_GOAL OF THE EXERCISE_
Extract the lines of the records below, starting at the first line and stopping after the line that contains "batteria e fate". Reproduce each line without any change.
◇ ◇ ◇ ◇ ◇
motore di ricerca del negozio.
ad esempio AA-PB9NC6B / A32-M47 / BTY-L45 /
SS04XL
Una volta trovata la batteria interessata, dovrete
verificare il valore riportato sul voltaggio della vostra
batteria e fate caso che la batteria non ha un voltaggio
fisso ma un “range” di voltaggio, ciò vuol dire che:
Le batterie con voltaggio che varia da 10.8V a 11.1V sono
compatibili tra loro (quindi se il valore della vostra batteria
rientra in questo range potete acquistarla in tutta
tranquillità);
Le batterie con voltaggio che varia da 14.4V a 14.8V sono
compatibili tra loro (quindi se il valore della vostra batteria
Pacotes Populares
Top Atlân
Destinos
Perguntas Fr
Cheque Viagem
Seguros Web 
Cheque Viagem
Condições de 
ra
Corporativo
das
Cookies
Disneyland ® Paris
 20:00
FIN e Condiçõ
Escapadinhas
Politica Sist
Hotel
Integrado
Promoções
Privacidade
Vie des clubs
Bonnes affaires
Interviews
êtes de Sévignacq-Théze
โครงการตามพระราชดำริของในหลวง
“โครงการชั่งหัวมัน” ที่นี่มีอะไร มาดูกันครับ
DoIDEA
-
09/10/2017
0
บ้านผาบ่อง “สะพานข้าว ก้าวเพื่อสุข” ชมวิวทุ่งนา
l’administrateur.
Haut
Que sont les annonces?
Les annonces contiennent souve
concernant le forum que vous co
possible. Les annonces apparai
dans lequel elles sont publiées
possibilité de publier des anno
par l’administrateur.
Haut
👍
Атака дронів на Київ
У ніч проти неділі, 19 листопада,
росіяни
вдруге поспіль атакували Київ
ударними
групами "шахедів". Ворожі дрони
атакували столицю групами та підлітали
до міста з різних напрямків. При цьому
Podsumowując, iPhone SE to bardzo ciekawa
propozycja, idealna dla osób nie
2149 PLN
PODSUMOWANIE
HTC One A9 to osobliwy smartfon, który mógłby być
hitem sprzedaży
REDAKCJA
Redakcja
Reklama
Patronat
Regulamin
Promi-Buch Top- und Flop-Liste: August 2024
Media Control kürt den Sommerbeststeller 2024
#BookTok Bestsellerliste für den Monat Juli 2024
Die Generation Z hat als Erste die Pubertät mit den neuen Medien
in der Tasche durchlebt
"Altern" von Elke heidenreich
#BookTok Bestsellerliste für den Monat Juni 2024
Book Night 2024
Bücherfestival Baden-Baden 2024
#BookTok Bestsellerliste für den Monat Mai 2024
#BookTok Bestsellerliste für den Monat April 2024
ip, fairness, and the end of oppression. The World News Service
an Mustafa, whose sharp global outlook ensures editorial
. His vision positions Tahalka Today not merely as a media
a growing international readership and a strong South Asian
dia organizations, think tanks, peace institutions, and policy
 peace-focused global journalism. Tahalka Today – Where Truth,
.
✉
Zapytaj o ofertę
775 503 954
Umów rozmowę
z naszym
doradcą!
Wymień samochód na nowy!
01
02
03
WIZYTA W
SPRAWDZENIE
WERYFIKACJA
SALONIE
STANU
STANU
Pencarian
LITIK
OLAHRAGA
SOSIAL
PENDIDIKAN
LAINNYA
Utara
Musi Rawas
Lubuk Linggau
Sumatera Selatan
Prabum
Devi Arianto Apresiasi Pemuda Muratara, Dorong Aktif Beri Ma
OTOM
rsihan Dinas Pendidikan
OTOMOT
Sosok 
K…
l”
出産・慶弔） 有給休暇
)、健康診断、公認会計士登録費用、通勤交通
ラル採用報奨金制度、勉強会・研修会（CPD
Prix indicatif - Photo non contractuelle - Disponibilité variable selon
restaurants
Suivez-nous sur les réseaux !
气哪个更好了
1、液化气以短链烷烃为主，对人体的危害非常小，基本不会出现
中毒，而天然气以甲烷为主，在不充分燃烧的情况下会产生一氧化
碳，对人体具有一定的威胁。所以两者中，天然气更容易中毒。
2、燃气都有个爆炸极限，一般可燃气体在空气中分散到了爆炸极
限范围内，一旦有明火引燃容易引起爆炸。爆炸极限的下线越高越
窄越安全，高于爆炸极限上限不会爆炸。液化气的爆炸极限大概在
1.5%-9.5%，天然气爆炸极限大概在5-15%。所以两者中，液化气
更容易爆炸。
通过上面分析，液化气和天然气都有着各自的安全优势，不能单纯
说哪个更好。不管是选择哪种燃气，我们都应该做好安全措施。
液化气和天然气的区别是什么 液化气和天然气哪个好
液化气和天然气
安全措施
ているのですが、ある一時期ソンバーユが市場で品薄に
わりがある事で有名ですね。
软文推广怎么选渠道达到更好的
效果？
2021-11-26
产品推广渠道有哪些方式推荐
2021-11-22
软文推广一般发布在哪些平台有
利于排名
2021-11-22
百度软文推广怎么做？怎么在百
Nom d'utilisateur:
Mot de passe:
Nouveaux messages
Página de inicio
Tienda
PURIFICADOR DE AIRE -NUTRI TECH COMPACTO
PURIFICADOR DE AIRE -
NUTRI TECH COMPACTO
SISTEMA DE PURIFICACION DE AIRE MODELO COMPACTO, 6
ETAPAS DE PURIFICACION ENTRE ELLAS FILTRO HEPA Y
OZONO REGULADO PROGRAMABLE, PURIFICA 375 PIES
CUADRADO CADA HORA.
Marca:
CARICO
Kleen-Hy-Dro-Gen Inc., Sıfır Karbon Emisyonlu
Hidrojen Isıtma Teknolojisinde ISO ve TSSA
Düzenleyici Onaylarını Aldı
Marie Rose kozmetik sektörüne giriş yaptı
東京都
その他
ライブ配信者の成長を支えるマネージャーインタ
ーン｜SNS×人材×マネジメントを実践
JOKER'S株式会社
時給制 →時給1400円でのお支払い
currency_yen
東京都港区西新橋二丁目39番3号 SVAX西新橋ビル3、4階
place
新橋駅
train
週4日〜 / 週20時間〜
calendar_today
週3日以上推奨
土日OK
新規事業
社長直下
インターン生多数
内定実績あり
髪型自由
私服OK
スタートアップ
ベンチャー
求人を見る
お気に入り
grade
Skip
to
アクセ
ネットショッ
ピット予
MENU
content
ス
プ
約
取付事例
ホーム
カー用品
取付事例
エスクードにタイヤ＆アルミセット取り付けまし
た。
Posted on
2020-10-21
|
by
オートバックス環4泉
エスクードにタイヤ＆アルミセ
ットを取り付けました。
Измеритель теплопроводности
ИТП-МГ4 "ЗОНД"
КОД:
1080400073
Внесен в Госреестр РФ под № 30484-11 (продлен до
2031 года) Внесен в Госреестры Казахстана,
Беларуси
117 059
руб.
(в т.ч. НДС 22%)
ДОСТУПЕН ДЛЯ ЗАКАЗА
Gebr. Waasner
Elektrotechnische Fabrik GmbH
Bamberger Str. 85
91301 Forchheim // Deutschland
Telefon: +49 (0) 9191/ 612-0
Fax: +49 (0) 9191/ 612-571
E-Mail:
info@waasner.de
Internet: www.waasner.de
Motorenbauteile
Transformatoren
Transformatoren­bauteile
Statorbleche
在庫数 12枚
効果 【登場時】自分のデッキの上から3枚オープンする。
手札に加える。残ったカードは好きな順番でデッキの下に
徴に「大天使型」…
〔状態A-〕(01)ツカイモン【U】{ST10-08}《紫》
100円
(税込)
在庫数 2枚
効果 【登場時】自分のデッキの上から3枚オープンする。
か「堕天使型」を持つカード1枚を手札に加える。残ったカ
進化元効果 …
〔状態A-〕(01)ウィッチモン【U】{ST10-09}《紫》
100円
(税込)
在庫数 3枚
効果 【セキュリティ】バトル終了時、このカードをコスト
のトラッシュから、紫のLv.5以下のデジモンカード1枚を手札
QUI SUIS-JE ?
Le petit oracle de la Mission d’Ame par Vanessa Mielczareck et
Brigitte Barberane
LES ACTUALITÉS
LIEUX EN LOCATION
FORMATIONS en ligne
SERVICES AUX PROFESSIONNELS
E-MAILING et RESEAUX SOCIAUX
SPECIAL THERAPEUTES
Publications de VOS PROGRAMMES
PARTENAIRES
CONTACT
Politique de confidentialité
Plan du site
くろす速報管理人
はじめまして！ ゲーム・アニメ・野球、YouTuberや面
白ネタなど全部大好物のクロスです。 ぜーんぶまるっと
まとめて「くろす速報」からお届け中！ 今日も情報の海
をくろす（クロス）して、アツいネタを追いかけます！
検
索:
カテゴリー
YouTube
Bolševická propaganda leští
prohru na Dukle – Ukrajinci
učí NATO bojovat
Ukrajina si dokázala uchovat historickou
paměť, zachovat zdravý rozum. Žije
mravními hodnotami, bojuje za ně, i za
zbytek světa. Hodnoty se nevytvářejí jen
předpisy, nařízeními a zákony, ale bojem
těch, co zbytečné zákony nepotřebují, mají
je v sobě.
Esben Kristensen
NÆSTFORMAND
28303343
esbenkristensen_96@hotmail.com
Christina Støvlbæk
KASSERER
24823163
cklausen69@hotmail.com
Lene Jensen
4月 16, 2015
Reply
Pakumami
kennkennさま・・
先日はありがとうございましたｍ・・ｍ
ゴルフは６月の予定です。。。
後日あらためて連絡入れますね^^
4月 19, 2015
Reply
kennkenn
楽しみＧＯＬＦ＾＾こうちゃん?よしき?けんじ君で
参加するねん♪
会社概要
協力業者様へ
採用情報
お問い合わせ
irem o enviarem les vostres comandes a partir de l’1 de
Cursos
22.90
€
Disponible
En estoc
◇ ◇ ◇ ◇ ◇
_RESULT OF THE TASK_
motore di ricerca del negozio.
ad esempio AA-PB9NC6B / A32-M47 / BTY-L45 /
SS04XL
Una volta trovata la batteria interessata, dovrete
verificare il valore riportato sul voltaggio della vostra
batteria e fate caso che la batteria non ha un voltaggio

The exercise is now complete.